As torres metálicas com câmeras, luzes de LED e botão de pânico já fazem parte da paisagem de bairros nobres em São Paulo e no Rio de Janeiro. Vendidos como solução de “segurança 360°” para condomínios, esses totens prometem monitorar ruas inteiras e avisar, em tempo real, sobre qualquer movimentação suspeita. Mas a expansão do equipamento, oferecido por empresas privadas, acendeu o alerta de especialistas em privacidade: falta regulamentação, sobram dúvidas sobre quem controla – e como utiliza – as imagens capturadas.
Como funcionam os totens de vigilância
Os dispositivos unem câmeras de alta resolução, iluminação LED de longo alcance e conexão 24h a centrais de monitoramento. Moradores acompanham tudo por aplicativos de celular e, em caso de emergência, podem acionar um botão de pânico que alerta a empresa de segurança. Boa parte dos modelos ainda integra microfones ambiente – recurso controverso por captar áudio em via pública.
Segurança comprovada ou sensação de proteção?
Até o momento, não há estudos independentes que demonstrem queda efetiva de criminalidade nos endereços contemplados. Pesquisadores ouvidos pelo g1 afirmam que, além de não existir consenso técnico sobre posicionamento e padrão de gravação, os totens podem ampliar a vigilância para além dos limites condominiais, invadindo a esfera pública.
Regras diferentes em SP e RJ
• São Paulo: a prefeitura permite a instalação em áreas privadas – como recuos de prédios – sem necessidade de autorização prévia.

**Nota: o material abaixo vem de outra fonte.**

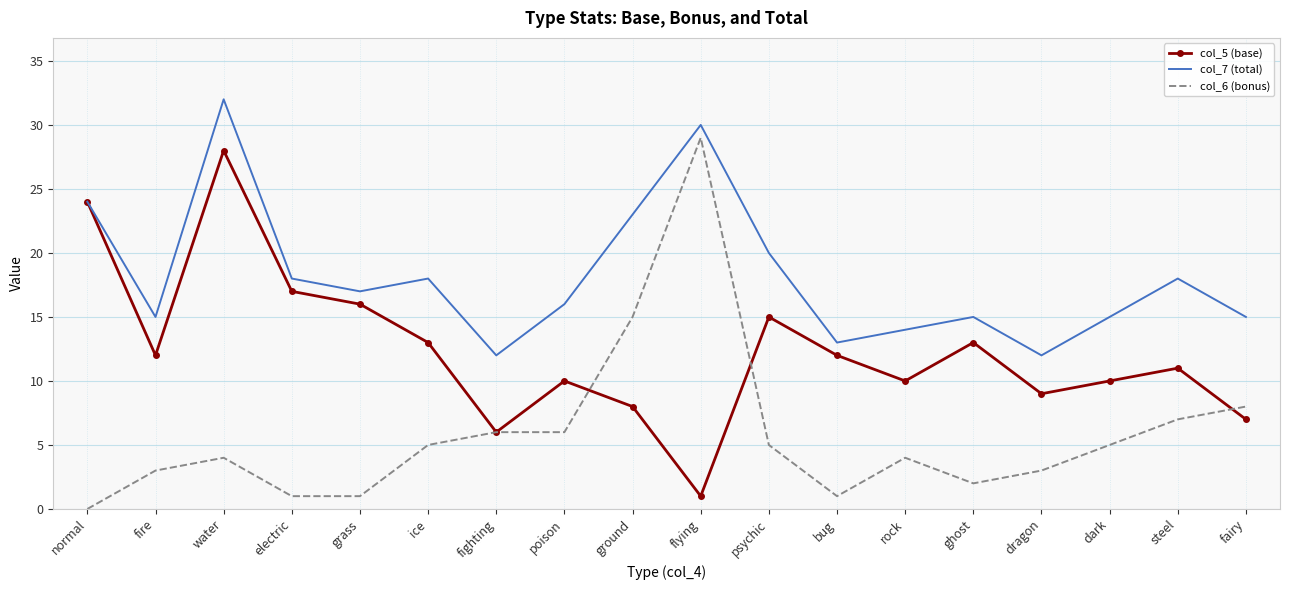

True or false: col_6 (bonus) and col_7 (total) cross at least once.

False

Segundo dados oficiais, mais de 40 mil câmeras de condomínios já estão plugadas ao sistema municipal Smart Sampa, que cruza placas de veículos e rostos de suspeitos com bancos de dados policiais.
• Rio de Janeiro: empresas escolhem livremente onde posicionar os equipamentos, mas o município determinou a retirada de totens instalados em áreas públicas até dezembro de 2025.
Quem garante que as imagens não vazem?
Thallita Lima, coordenadora do projeto O Panóptico, lembra que qualquer falha de segurança pode expor gravações em grupos de mensagens, gerando constrangimento ou até tentativas de “justiça com as próprias mãos”. O risco aumenta quando as câmeras disponibilizam zoom óptico, leitura facial ou gravação em 4K – especificações comuns em modelos profissionais.
ANPD vai mirar biometria e câmeras a partir de 2025
A Autoridade Nacional de Proteção de Dados (ANPD) incluiu o uso de biometria e videomonitoramento entre as prioridades da agenda 2025-2026. A expectativa é criar diretrizes para armazenamento, criptografia e tempo máximo de retenção das filmagens — pontos decisivos para condomínios que planejam investir em vigilância avançada.
Imagem: gorodenkoff
Vale a pena instalar um totem no seu condomínio?
Para quem busca elevar o nível de segurança, o equipamento pode somar recursos como iluminação dissuasória, aviso automático à polícia e integração com IA que identifica objetos abandonados. No entanto, condomínios devem exigir:
- Contrato com política clara de guarda e descarte de dados.
- Relatórios de acesso às imagens, minimizando uso indevido.
- Certificados de criptografia ponta a ponta e servidores em território nacional.
Alternativas domésticas, como câmeras Wi-Fi com gravação local em cartão microSD ou serviços em nuvem com criptografia end-to-end (a exemplo de modelos compatíveis com HomeKit Secure Video ou Ring End-to-End Encryption), oferecem bom grau de proteção e **custam menos de um terço** do investimento em um totem completo – uma opção interessante para residências unifamiliares ou pequenos prédios.
Em resumo, as torres de vigilância podem, sim, elevar a sensação de segurança, mas também abrem portas para exposição de dados sensíveis. Antes de aprovar a instalação, avalie se o protocolo de privacidade acompanha o salto tecnológico — afinal, ninguém quer trocar o medo do assaltante pela incerteza de viver em um “reality show” não autorizado.